Corruption in Lebanon has added value because, in a country in the world, the Government has not violated its own people, as the regime in Lebanon has done.

Theft of public money by the political class

There are reports that some 52 billion dollars have been looted from the state treasury, and nobody knows how it was spent or where it dissipated. Crime audit is now required to follow the course of these looted funds.  However, the political class that has systematically looted the State Treasury for 30 years does not want this crime audit to take place; they therefore manipulate the dollar and the fate of the people to cover up their corruption. The looting extended to public resources, reaping the lives of the Lebanese, and there is no accused person. The banking cartel and its political extensions turned into a gang that looted deposits of the people. While the “corruption system” returned Lebanon to the famine of 1914, the state declared bankruptcy on the day it stopped paying Eurobonds, and the robbery of public money began in exchange for the biggest deception called “fixing the exchange rate.”

There’s more than one factor behind the economic crisis in Lebanon. “the economic policies established by the ruling system since the 1990s, when a rent-based monetary policy was established that gave room for services at the expense of the productive economy.
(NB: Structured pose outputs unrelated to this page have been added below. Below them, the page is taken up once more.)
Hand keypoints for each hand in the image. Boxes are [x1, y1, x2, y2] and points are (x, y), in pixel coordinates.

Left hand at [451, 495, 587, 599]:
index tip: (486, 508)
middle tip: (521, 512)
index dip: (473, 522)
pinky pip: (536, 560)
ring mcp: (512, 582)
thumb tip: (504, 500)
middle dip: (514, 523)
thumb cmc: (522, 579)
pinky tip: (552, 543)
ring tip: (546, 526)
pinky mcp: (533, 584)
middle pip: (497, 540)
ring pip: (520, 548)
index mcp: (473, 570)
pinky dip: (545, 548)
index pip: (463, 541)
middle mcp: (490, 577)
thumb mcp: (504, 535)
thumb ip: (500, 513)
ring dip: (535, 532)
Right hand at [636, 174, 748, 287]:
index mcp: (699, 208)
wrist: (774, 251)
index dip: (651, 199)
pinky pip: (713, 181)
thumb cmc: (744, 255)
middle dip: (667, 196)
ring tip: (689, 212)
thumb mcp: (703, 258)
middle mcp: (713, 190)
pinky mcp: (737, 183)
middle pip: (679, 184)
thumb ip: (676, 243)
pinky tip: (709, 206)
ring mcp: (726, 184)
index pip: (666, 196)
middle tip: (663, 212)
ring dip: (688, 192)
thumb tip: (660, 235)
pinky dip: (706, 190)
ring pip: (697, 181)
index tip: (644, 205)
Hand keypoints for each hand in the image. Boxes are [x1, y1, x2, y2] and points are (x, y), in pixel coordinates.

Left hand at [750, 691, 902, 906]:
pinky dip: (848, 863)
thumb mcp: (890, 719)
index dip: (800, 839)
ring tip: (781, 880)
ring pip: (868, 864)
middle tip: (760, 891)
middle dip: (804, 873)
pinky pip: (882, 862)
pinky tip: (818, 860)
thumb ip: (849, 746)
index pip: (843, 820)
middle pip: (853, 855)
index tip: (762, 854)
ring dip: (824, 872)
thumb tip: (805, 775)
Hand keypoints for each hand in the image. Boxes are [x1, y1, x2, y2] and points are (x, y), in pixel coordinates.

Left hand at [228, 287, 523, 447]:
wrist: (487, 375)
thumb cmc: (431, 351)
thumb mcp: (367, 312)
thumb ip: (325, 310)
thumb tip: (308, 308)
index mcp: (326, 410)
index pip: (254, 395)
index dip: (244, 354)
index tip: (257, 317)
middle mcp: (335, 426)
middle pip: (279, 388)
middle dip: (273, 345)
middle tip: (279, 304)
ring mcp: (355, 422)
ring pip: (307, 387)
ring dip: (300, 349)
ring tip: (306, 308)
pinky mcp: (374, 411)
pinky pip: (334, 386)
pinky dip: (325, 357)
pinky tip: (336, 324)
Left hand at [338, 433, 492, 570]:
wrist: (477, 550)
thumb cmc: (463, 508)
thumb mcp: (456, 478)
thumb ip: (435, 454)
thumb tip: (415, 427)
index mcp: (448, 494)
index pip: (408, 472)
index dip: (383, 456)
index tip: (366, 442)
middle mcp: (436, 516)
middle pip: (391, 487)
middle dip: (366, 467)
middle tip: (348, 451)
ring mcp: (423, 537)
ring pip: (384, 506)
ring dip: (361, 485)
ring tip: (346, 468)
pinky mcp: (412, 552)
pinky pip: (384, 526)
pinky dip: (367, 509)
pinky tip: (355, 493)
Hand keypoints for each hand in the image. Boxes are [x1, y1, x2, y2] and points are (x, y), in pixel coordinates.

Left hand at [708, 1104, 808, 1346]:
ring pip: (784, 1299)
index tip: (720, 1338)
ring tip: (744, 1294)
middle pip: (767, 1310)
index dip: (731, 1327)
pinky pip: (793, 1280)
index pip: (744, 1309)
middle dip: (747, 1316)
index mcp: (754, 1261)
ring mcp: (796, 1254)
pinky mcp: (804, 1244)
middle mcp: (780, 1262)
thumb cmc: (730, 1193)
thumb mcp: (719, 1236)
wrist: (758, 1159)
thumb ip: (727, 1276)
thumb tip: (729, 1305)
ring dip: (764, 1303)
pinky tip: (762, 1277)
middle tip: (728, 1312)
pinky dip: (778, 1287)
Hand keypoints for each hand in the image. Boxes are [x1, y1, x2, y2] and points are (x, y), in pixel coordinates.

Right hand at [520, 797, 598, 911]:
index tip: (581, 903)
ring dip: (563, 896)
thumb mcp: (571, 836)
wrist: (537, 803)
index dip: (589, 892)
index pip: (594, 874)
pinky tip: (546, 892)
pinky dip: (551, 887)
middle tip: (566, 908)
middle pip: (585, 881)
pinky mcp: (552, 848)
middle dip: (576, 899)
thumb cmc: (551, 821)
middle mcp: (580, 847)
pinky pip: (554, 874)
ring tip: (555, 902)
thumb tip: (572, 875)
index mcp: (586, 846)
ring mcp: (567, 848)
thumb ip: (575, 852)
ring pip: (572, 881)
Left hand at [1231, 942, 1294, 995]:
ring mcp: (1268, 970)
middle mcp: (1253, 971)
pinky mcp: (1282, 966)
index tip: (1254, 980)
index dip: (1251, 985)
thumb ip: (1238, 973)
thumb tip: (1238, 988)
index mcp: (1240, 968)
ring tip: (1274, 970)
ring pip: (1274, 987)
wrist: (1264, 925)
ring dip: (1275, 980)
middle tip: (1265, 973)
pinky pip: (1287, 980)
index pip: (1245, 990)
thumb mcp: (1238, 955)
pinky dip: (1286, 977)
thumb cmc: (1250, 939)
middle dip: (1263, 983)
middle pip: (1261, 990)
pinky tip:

This policy was expected to reach a stage where the Lebanese people and their institutions would be bankrupt, because the economy could not be based on rent without actual production.”

The corruption of the political class in Lebanon led to tampering with the fate and interests of the Lebanese.

Crisis effect on Lebanese

Extortion and bribery spread, which included deals and projects, to the administrative levels, until bribery became a sign of affiliation with the Military Academy. Corruption included the private sector, so banks seized about 120 billion dollars of deposits that had evaporated and a cartel of fuel, medicine and flour controlled people, and “smuggling” became well protected.

Lebanon is experiencing very difficult days, in which the people are groaning under the weight of the worst economic crisis in its history, as many of the services provided to citizens have disappeared, including electricity, water and gasoline, in addition to the collapse of the national currency and its loss of more than 85 percent of its value, which portends a comprehensive collapse. The price of goods has increased insanely with the collapse of citizens’ purchasing power. The occasional closure of banks to customers, and the tightening of restrictions on foreign exchange withdrawals have further exacerbated the crisis and affected the lives of citizens.

In vain, the Government tried to contain the situation through various measures, such as supporting consumer goods and prosecuting currency traffickers. But the deterioration of the lira has been a severe blow to efforts. The run-out of the Central Bank’s dollar reserves, mainly used to support imports of wheat, fuels and medicines, has left the State unable to provide the most basic services. The crisis of fuels has continued heatedly, as the country has become a long “queue” of cars, amidst near-disruption of fuel and diesel.

There must be an international pressure on the political authority to carry out reforms and approve the Crime Audit. The Lebanese government must also pay attention to the recommendations of the international community, and exert a much greater effort to implement, respect and protect human rights, so as to put an end to the impunity behind the massive decline in basic economic, social, and civil rights.